As already stated, the accused person’s statement was confirmed by a magistrate and was admitted in terms of s 256 (2) of the Criminal Procedure and Evidence Act [Chapter 9.07]. The section allows the admission of such a statement on its mere production without further proof. Whilst conceding that prosecution was permitted to so tender the statement in terms of the law, counsel for the accused person indicated an intention to later challenge the admissibility of the confirmed statement on the basis that it was made under duress. As will be shown later, that approach was ill advised. The statement outlines how the accused committed the offence and the weapon he used. It places him at the scene of the crime. The onus therefore shifted to the accused to show, on a balance of probabilities, that he did not make the statement freely and voluntarily or that the confirmation proceedings were irregular.

The evidence of Solomon Manyika, Tatenda Clive Chigondo,(Tatenda) Liberty Hove(Liberty) and Buddington Motsi Zimbudzana(Buddington) was formally admitted in terms of s 314 of the Criminal Procedure and Evidence Act [Chapter 9:07] as it appears in the state outline. The evidence of those witnesses established the following relevant facts.

Solomon Manyika was a relative of the accused. The relevant aspect of his testimony was that he confirmed being given a dark blue work-suit jacket with light green reflective lines by the accused.

Tatenda, Liberty and Buddington confirmed being police officers who were part of the arresting team. In addition to this, Buddington recovered a blood stained knife, screwdriver and a pair of grey slippers from the deceased’s motor vehicle, a red Honda Fit. As a result of that evidence, the state tendered a kitchen knife with a green handle and a star screwdriver with an orange handle. The state also tendered the dark blue work suit with light colored reflectors. These exhibits were admitted as evidence by consent.

The 2 witnesses who gave viva voce evidence, namely, Artwell Mwale and Kasmana Chiwambwa were in agreement that on the fateful day they saw the red Honda Fit vehicle swerve and veer off the road with the deceased loudly instructing them to follow behind as someone wanted to steal his car. When the car ground to a halt they saw a person dressed in a work suit with reflectors and fitting the description of the exhibit produced in court, bolt out of the car from the driver’s seat and run away into the darkness. Whilst they saw and assisted the injured deceased person, they both could neither finger the accused as the assailant, nor could they confirm the work suit that was tendered in court as being the one the assailant was wearing although the exhibit fitted the description of the work suit spotted by the assailant. Through these two witnesses it became apparent that the deceased was killed in the course of a robbery. The assailant remained unidentified.

With this evidence the state closed its case. An application for discharge at the close of the state case was made and we dismissed it in an ex tempore judgment handed down thereafter.


DEFENCE CASE

As already stated, the accused elected to exercise his right to silence. He neither gave evidence nor answered any of the questions put to him by state counsel in cross examination. The state counsel put relevant questions to the accused which provided him with an opportunity to rebut the state’s evidence. He spurned the opportunity and proceeded to close his case. He informed the court that he was fully alive to the consequences of electing to exercise his right to silence and that he was prepared to face any consequence that might accrue therefrom.

* [Task set]:
1. Answer these questions from the judgment excerpt:
(a) Under which section of the Criminal Procedure and Evidence Act was the accused person's confirmed statement admitted?
(b) What color was the handle of the star screwdriver that the state tendered?
(c) What right did the accused elect to exercise in the defence case?
2. For each statement below, decide whether it agrees with the judgment excerpt.
(a) Solomon Manyika was a member of the arresting team.
(b) The two witnesses who gave viva voce evidence identified the accused as the assailant.
(c) The court dismissed the application for discharge at the close of the state case.

* [Items from a dataset]:
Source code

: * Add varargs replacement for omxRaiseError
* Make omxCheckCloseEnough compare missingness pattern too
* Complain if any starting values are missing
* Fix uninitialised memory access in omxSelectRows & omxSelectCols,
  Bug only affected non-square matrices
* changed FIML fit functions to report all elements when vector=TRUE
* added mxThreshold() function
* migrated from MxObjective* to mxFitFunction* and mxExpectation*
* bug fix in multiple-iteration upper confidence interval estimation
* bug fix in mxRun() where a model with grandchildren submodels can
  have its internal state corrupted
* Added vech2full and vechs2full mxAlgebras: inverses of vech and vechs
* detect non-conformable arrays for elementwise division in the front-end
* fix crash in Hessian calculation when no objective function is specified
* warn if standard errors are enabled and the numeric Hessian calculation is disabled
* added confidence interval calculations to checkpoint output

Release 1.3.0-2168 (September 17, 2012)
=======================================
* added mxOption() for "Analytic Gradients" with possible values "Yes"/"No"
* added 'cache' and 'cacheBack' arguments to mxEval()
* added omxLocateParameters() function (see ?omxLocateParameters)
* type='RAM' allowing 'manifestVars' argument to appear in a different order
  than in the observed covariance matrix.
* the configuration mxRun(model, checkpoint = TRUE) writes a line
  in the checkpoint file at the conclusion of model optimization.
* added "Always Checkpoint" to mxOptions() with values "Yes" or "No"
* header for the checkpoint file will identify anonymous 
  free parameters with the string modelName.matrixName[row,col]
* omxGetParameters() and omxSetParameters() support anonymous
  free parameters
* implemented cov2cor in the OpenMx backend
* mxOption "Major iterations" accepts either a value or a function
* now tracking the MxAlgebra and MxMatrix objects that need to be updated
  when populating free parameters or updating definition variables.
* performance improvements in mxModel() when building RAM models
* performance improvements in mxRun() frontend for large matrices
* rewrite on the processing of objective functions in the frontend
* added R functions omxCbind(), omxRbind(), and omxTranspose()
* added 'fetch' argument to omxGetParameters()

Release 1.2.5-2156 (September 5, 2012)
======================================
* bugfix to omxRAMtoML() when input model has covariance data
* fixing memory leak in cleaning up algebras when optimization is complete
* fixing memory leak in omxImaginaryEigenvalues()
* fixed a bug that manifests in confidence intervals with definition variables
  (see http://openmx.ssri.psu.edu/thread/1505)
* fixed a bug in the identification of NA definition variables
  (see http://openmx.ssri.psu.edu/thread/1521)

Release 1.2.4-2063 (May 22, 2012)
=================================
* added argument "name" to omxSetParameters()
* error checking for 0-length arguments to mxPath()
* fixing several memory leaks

* [Results in order]:
1.
(a) Section 256 (2)
(b) Orange
(c) His right to silence

2.
(a) No: "Solomon Manyika was a relative of the accused."
(b) No: "they both could neither finger the accused as the assailant"
(c) Yes: "An application for discharge at the close of the state case was made and we dismissed it"